The movie tries to get this message across through four stories that deal with different social concerns. The stories don’t overlap except for a momentary appearance of a character in another ones story, which is quite inconsequential except for an introduction.

Artificial insemination is the topic the first story deals with. Afia (Nandita Das) decides to have a child on her own after her husband abandons her for another woman. The decision is a big leap and the entire process is emotionally tumultuous. She makes a practical decision but her emotions come into play when she makes her apprehensions about an unknown donor evident. Ultimately what counts here is
belief in a one’s decision and desires.

Afia’s friend Megha (Juhi Chawla) has lost her belief. In a faith, a religion, a paradise: Srinagar and its existence. After having to flee from the place she still has to come to terms with it. In complete denial she refuses to acknowledge her true feelings for the place or the people. Bitter because of betrayal she goes back only to sell her childhood home, where she has to deal with everything she has tried to erase.

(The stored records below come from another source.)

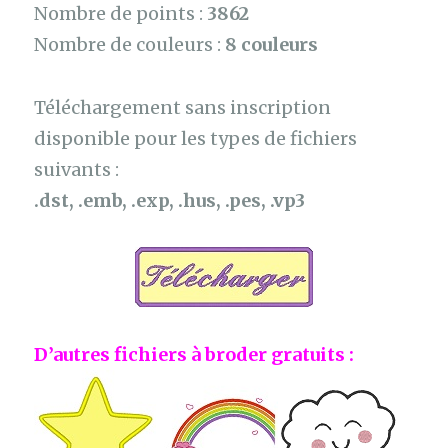
Nombre de points :
3862
Nombre de couleurs :
8 couleurs
Téléchargement sans inscription
disponible pour les types de fichiers
suivants :
.dst, .emb, .exp, .hus, .pes, .vp3
D’autres fichiers à broder gratuits :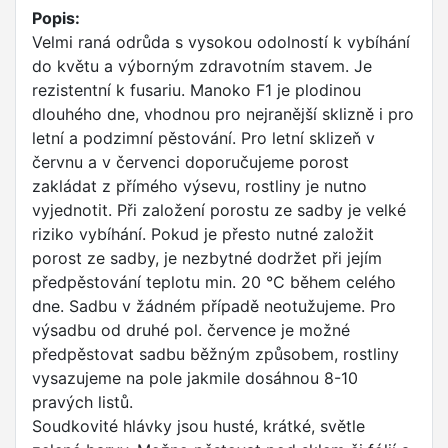
Popis:
Velmi raná odrůda s vysokou odolností k vybíhání
do květu a výborným zdravotním stavem. Je
rezistentní k fusariu. Manoko F1 je plodinou
dlouhého dne, vhodnou pro nejranější sklizně i pro
letní a podzimní pěstování. Pro letní sklizeň v
červnu a v červenci doporučujeme porost
zakládat z přímého výsevu, rostliny je nutno
vyjednotit. Při založení porostu ze sadby je velké
riziko vybíhání. Pokud je přesto nutné založit
porost ze sadby, je nezbytné dodržet při jejím
předpěstování teplotu min. 20 °C během celého
dne. Sadbu v žádném případě neotužujeme. Pro
výsadbu od druhé pol. července je možné
předpěstovat sadbu běžným způsobem, rostliny
vysazujeme na pole jakmile dosáhnou 8-10
pravých listů.
Soudkovité hlávky jsou husté, krátké, světle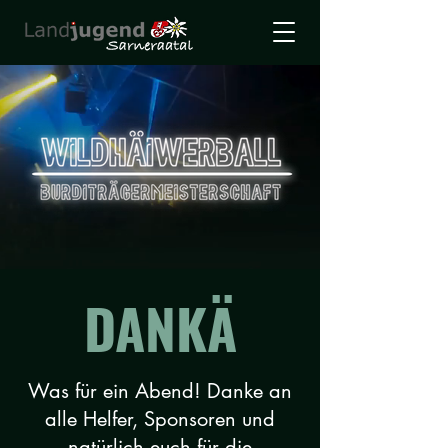
DANKÄ
Was für ein Abend!
Danke an
alle Helfer, Sponsoren und
natürlich euch für die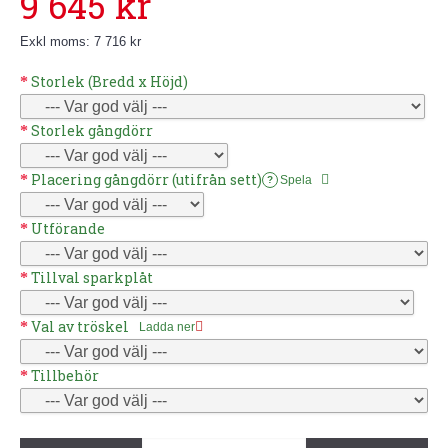
9 645 kr
Exkl moms: 7 716 kr
Storlek (Bredd x Höjd)
Storlek gångdörr
Placering gångdörr (utifrån sett)
Spela
?
Utförande
Tillval sparkplåt
Val av tröskel
Ladda ner
Tillbehör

This story captures the inhuman and humane side of the Kashmir tragedy steering clear of controversial issues.

The graver issues of child abuse and homosexuality are handed out to the men. Abhi (Sanjay Suri) is a victim of the former. The effects it has on his psyche and personality are explored. Rahul Bose plays Jai, homosexual and abused for being so when he is caught in a compromising situation.

The use of flashbacks, voices from the past and symbolic dreams helps understand the situations better. However they aren’t very relatable. Halfway into the second story the pace becomes too slow. The movie doesn’t try to be subtle about its content but it still doesn’t convey the message. The end of each story, although complete, lacks a bit more.

Juhi Chawla delivers on of her best performances in the recent past but Nandita Das seems a bit rusty. The sensitivity that the movie requires is lacked thus failing to evoke a connection with the audience. It is intelligent and relevant in today’s day and age but it wont last too long. Mainly because the audience it will cater to is very niche.